Clancy Brown and Jennifer Coolidge play Cassie’s parents, both deeply concerned and confused by Cassie’s dramatic shift in personality yet handling it in different ways. Connie Britton and Alison Brie showcase how female privilege can help protect predators over accusers. At the same time, Laverne Cox gives audiences a glimpse into a happier Cassie that could’ve been as her coffee shop boss, while Molly Shannon pops up in for a critical character-building scene as Nina’s mom, begging Cassie to move on with her life.
“Uh-Oh”: Shannon’s small yet essential character reveals one of the film’s most glaring flaws; poor Nina has no agency in a story fueled by what happened to her. Her death occurs before the film’s start, and her entire identity is consumed by the event that irrevocably altered her and Cassie’s lives. The metaphor is clear, but that doesn’t make it any less messy or egregious.
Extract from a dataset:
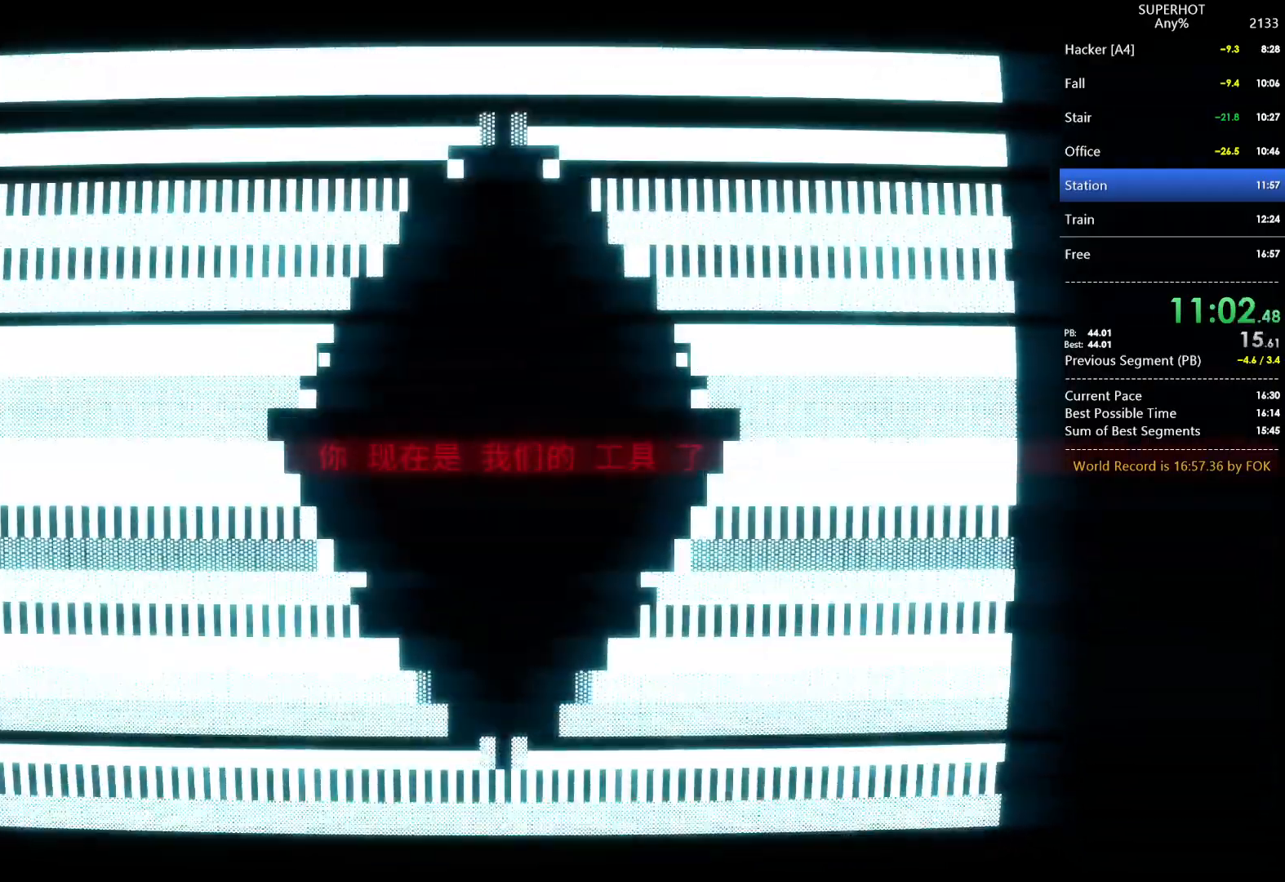
{"keys": [], "mouse": [], "events": [[100, "mouse_left", "up"]]}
Once Cassie barrels towards her endgame, the film shifts into a third act that’s guaranteed to polarize. When you think Cassie may be headed for a tidy, lackluster finish, Fennell instead sets a fuse to an explosive final act that will inspire think pieces and dissections for years to come. The specificity and truth offer a satisfying conclusion for this tumultuous and oddly infectious narrative, yet its implications, and unanswered questions leave a bitter after taste.
The Verdict: Through a distinct sense of style and riveting performances, Fennell’s debut is as bold as it is self-assured. Promising Young Woman eschews the familiar rape-revenge formula and injects a subversive female gaze, yet doesn’t cover any new ground that hasn’t been touched on already. A catchy pop film crafted around a series of rape culture talking points, Fennell’s scathing dissection of rape culture struggles against its ambition at times. For all the complexities of the topic, it’s tackled with surprising simplicity. Despite its inconsistencies and often tame indictment (until it’s not), there’s so much to unpack here that the discourse around Promising Young Woman will continue for a long time to come.
Where’s It Streaming? Promising Young Woman hits Premium Video On-Demand and limited theaters on December 25th.